WHAT IS BEING ASKED: Would you copy all lines in the data that contain the word "vous"?

-- RECORDS PROVIDED follows --

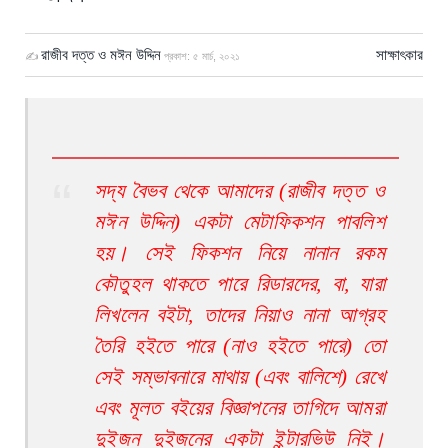
রাজীব দত্ত ও মঈন উদ্দিন
সাক্ষাৎকার
✍
প্রকাশ:
৫ মার্চ, ২০২১
সদ্য বৈভব থেকে আমাদের (রাজীব দত্ত ও
মঈন উদ্দিন) একটা মেটাফিকশন পাবলিশ
হয়। সেই ফিকশন নিয়ে নানান রকম
কৌতুহল থাকতে পারে রিডারদের, বা, যারা
লিখলেন বইটা, তাদের নিয়াও নানা আগ্রহ
তৈরি হইতে পারে (নাও হইতে পারে) তো
সেই সম্ভাবনারে মাথায় (এবং বালিশে) রেখে
এবং মূলত বইয়ের বিজ্ঞাপনের তাগিদে আমরা
দুইজন দুইজনের একটা ইন্টারভিউ নিই।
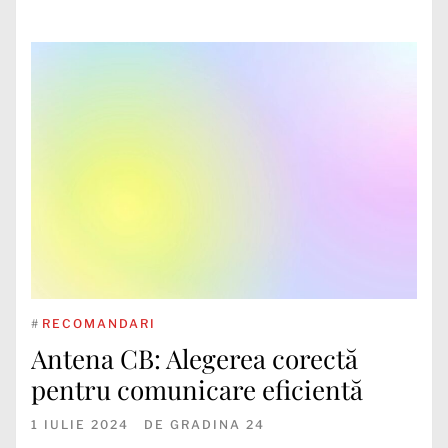
#
RECOMANDARI
Antena CB: Alegerea corectă
pentru comunicare eficientă
1 IULIE 2024
DE
GRADINA 24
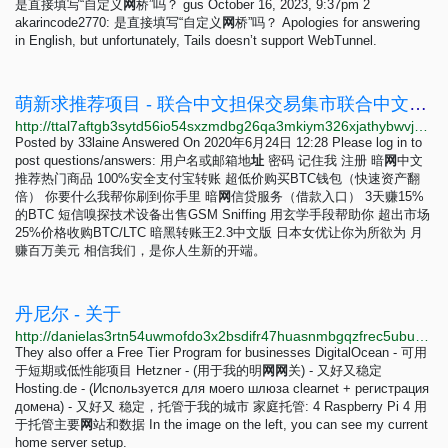
是直接填写“自定义
网
桥”吗？ gus October 16, 2023, 9:37pm 2
akarincode2770: 是直接填写“自定义
网
桥”吗？ Apologies for answering
in English, but unfortunately, Tails doesn’t support WebTunnel.
萌新求推荐项目 - 联合中文担保交易集市联合中文担保交易集市
http://ttal7aftgb3sytd56io54sxzmdbg26qa3mkiym326xjathybwvj6ucqd.onion/answers/%E8%90%8C%E6%96%B0%E6%B1%82%E6%8E%A8%E8%8D%90%E9%A1%B9%E7%9B%AE
Posted by 33laine Answered On 2020年6月24日 12:28 Please log in to
post questions/answers: 用户名或邮箱地
址
密码 记住我 注册 暗
网
中文
推荐热门商品 100%安全支付宝转账 超低价购买BTC钱包（快速资产翻
倍） 你要什么我帮你刷到你手里 暗
网
信贷服务（借款入口） 3天赚15%
的BTC 短信嗅探技术设备出售GSM Sniffing 用玄学手段帮助你 超出市场
25%价格收购BTC/LTC 暗黑转账王2.3中文版 日本女优让你为所欲为 月
赚百万美元 相信我们，是你人生新的开端。
丹尼尔 - 关于
http://danielas3rtn54uwmofdo3x2bsdifr47huasnmbgqzfrec5ubupvtpid.onion/about.php?lang=zh-Hans
They also offer a Free Tier Program for businesses DigitalOcean - 可用
于短期或低性能项目 Hetzner - (用于我的明
网
网
关) - 又好又稳定
Hosting.de - (Используется для моего шлюза clearnet + регистрация
домена) - 又好又 稳定，托管于我的城市 家庭托管: 4 Raspberry Pi 4 用
于托管主要
网
站和数据 In the image on the left, you can see my current
home server setup.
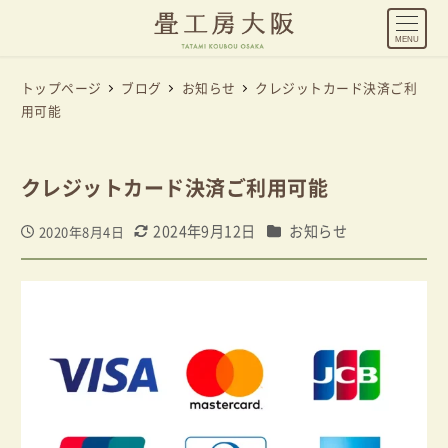
MENU
トップページ
ブログ
お知らせ
クレジットカード決済ご利
用可能
クレジットカード決済ご利用可能
カテゴリー
2024年9月12日
お知らせ
2020年8月4日
投稿日
更新日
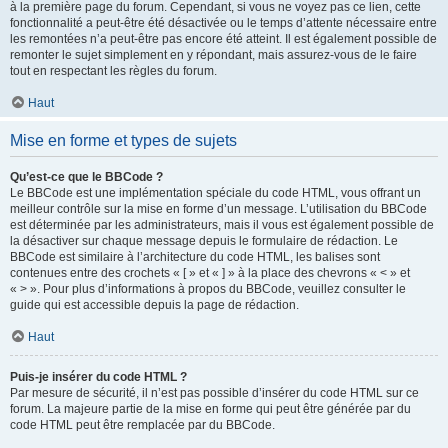
à la première page du forum. Cependant, si vous ne voyez pas ce lien, cette
fonctionnalité a peut-être été désactivée ou le temps d’attente nécessaire entre
les remontées n’a peut-être pas encore été atteint. Il est également possible de
remonter le sujet simplement en y répondant, mais assurez-vous de le faire
tout en respectant les règles du forum.
Haut
Mise en forme et types de sujets
Qu’est-ce que le BBCode ?
Le BBCode est une implémentation spéciale du code HTML, vous offrant un
meilleur contrôle sur la mise en forme d’un message. L’utilisation du BBCode
est déterminée par les administrateurs, mais il vous est également possible de
la désactiver sur chaque message depuis le formulaire de rédaction. Le
BBCode est similaire à l’architecture du code HTML, les balises sont
contenues entre des crochets « [ » et « ] » à la place des chevrons « < » et
« > ». Pour plus d’informations à propos du BBCode, veuillez consulter le
guide qui est accessible depuis la page de rédaction.
Haut
Puis-je insérer du code HTML ?
Par mesure de sécurité, il n’est pas possible d’insérer du code HTML sur ce
forum. La majeure partie de la mise en forme qui peut être générée par du
code HTML peut être remplacée par du BBCode.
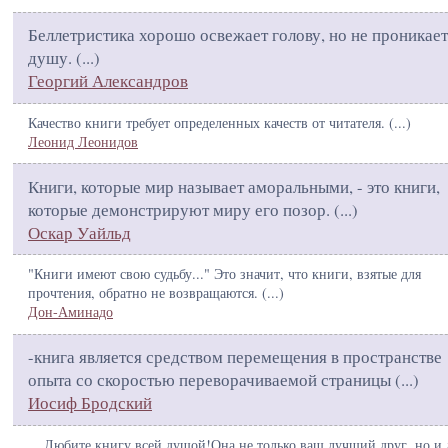
Беллетристика хорошо освежает голову, но не проникает
душу. (
...
)
Георгий Александров
Качество книги требует определенных качеств от читателя. (
...
)
Леонид Леонидов
Книги, которые мир называет аморальными, - это книги,
которые демонстрируют миру его позор. (
...
)
Оскар Уайльд
"Книги имеют свою судьбу..." Это значит, что книги, взятые для
прочтения, обратно не возвращаются. (
...
)
Дон-Аминадо
-книга является средством перемещения в пространстве
опыта со скоростью переворачиваемой страницы (
...
)
Иосиф Бродский
... Любите книгу всей душой!Она не только ваш лучший друг, но и 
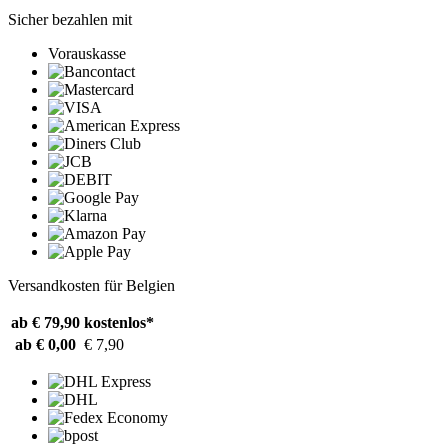
Sicher bezahlen mit
Vorauskasse
Versandkosten für Belgien
ab € 79,90
kostenlos*
ab € 0,00
€ 7,90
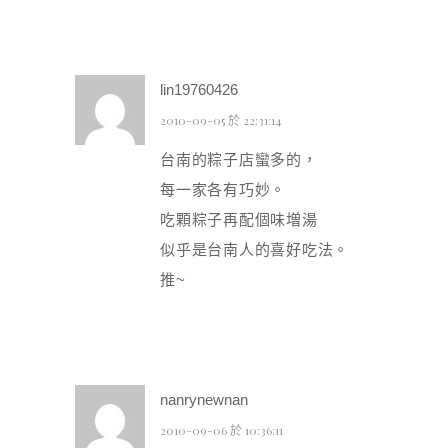
lin19760426
2010-09-05 於 22:31:14
台南的粽子店蠻多的，
每一家各有巧妙。
吃顆粽子再配個味増湯
似乎是台南人的喜好吃法。
推~
nanrynewnan
2010-09-06 於 10:36:11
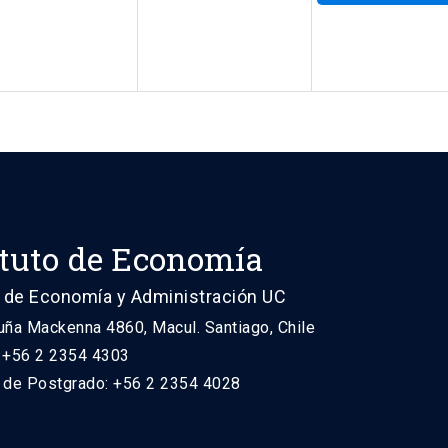
ituto de Economía
 de Economía y Administración UC
uña Mackenna 4860, Macul. Santiago, Chile
: +56 2 2354 4303
n de Postgrado: +56 2 2354 4028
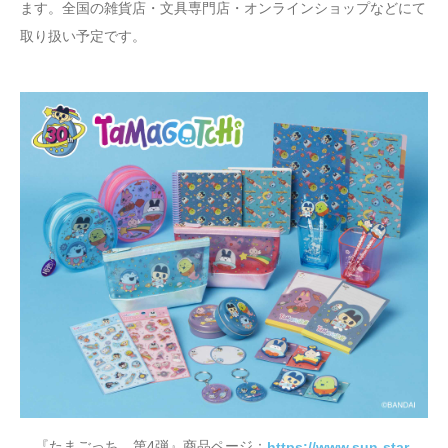
ます。全国の雑貨店・文具専門店・オンラインショップなどにて
取り扱い予定です。
『たまごっち 第4弾』商品ページ：
https://www.sun-star-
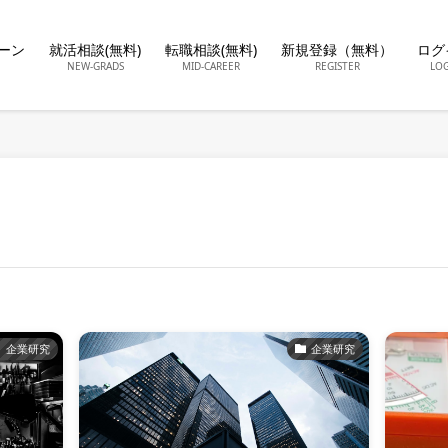
ーン
就活相談(無料)
転職相談(無料)
新規登録（無料）
ログ
NEW-GRADS
MID-CAREER
REGISTER
LO
企業研究
企業研究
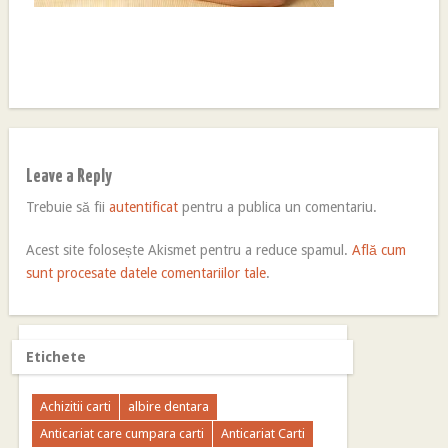
Leave a Reply
Trebuie să fii
autentificat
pentru a publica un comentariu.
Acest site folosește Akismet pentru a reduce spamul.
Află cum
sunt procesate datele comentariilor tale
.
Etichete
Achizitii carti
albire dentara
Anticariat care cumpara carti
Anticariat Carti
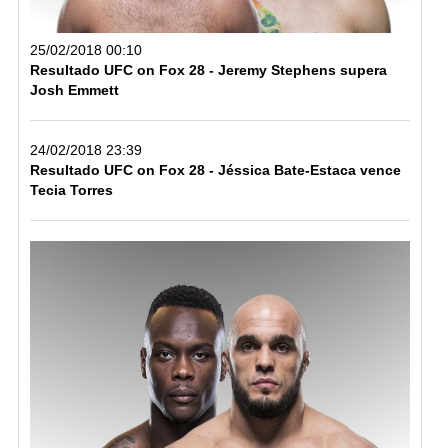
25/02/2018 00:10
Resultado UFC on Fox 28 - Jeremy Stephens supera
Josh Emmett
24/02/2018 23:39
Resultado UFC on Fox 28 - Jéssica Bate-Estaca vence
Tecia Torres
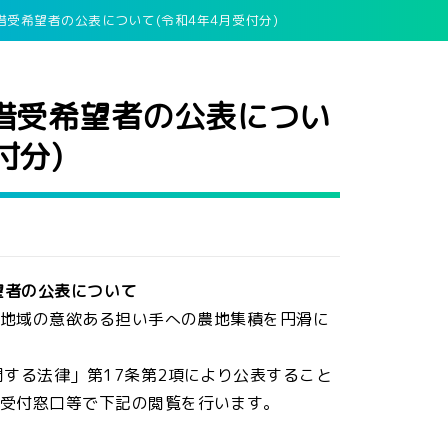
受希望者の公表について(令和4年4月受付分)
借受希望者の公表につい
付分)
望者の公表について
地域の意欲ある担い手への農地集積を円滑に
する法律」第17条第2項により公表すること
受付窓口等で下記の閲覧を行います。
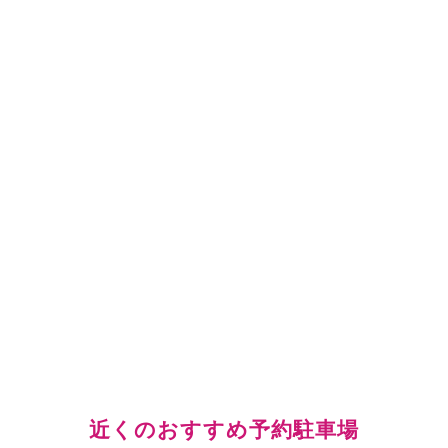
近くのおすすめ予約駐車場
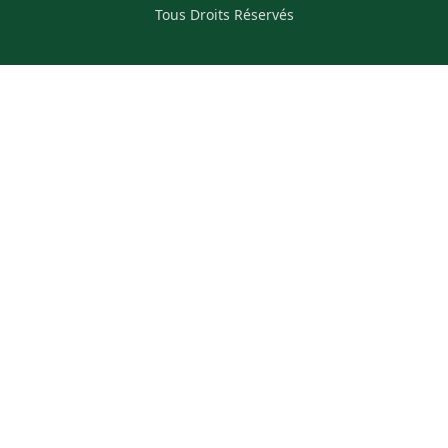
Tous Droits Réservés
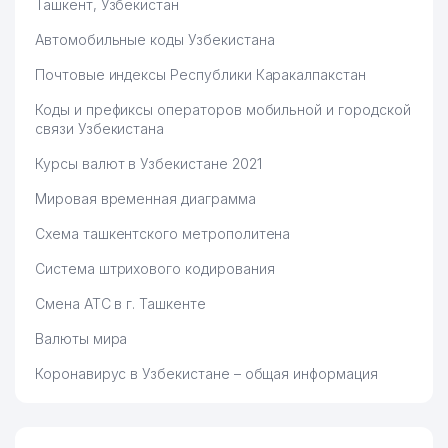
Ташкент, Узбекистан
ЦЕНТР РАДИОСВЯЗИ,
78
РАДИОВЕЩАНИЯ И
553 м
Автомобильные коды Узбекистана
ТЕЛЕВИДЕНИЯ ГУП
Почтовые индексы Республики Каракалпакстан
79
INAPP TRAVEL ООО
554 м
Коды и префиксы операторов мобильной и городской
80
ИНТЕРСЕРВИС ГУП
557 м
связи Узбекистана
81
SMART MEDIA SERVICE ООО
558 м
Курсы валют в Узбекистане 2021
Мировая временная диаграмма
TOSHKENT RADIO-
82
562 м
TELEUZATISH MARKAZI ООО
Схема ташкентского метрополитена
83
MIKA TRADE ООО
562 м
Система штрихового кодирования
НОТАРИАЛЬНАЯ КОНТОРА №1
Смена АТС в г. Ташкенте
84
573 м
ЮНУСАБАДСКОГО РАЙОНА
Валюты мира
85
ARTUR INVEST ЧП
573 м
Коронавирус в Узбекистане – общая информация
КОИНОТ ТАШКЕНТСКИЙ
86
РАДИОПЕРЕДАЮЩИЙ ЦЕНТР
587 м
ООО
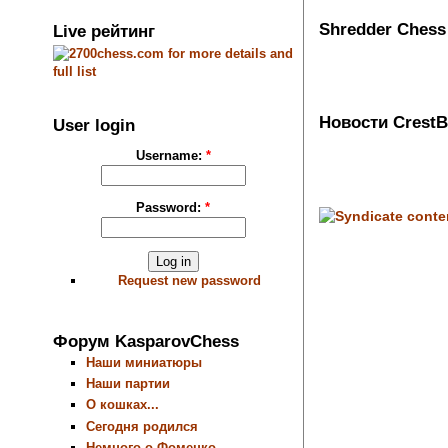
Shredder Chess
Live рейтинг
Новости Crest
User login
Username:
*
Password:
*
Request new password
Форум KasparovChess
Наши миниатюры
Наши партии
О кошках...
Сегодня родился
Немного о Фоменко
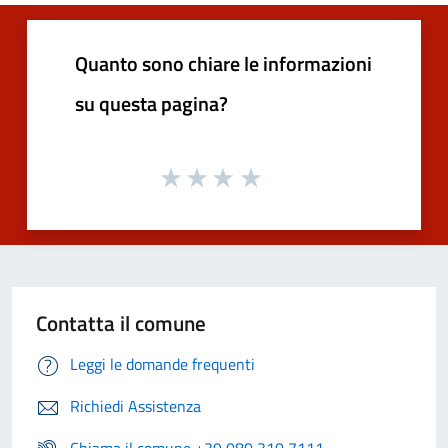
Quanto sono chiare le informazioni
su questa pagina?
Contatta il comune
Leggi le domande frequenti
Richiedi Assistenza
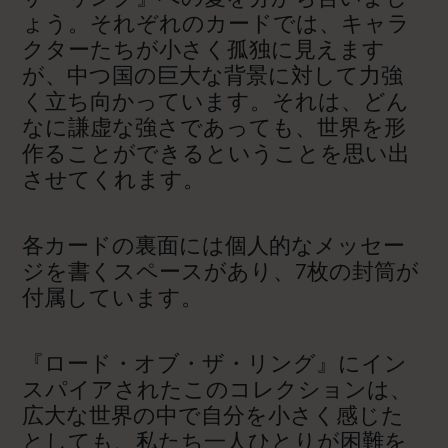
ょう。それぞれのカードでは、キャラ
クターたちが小さく孤独に見えます
が、中つ国の巨大な背景に対して力強
く立ち向かっています。それは、どん
なに謙虚な強さであっても、世界を形
作ることができるということを思い出
させてくれます。
各カードの裏面には個人的なメッセー
ジを書くスペースがあり、7枚の封筒が
付属しています。
『ロード・オブ・ザ・リング』にイン
スパイアされたこのコレクションは、
広大な世界の中で自分を小さく感じた
としても、私たち一人ひとりが困難を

-- RECORDS PROVIDED concluded --

WORKED SOLUTION:
à la première page du forum. Cependant, si vous ne voyez pas ce lien, cette
remonter le sujet simplement en y répondant, mais assurez-vous de le faire
Le BBCode est une implémentation spéciale du code HTML, vous offrant un
est déterminée par les administrateurs, mais il vous est également possible de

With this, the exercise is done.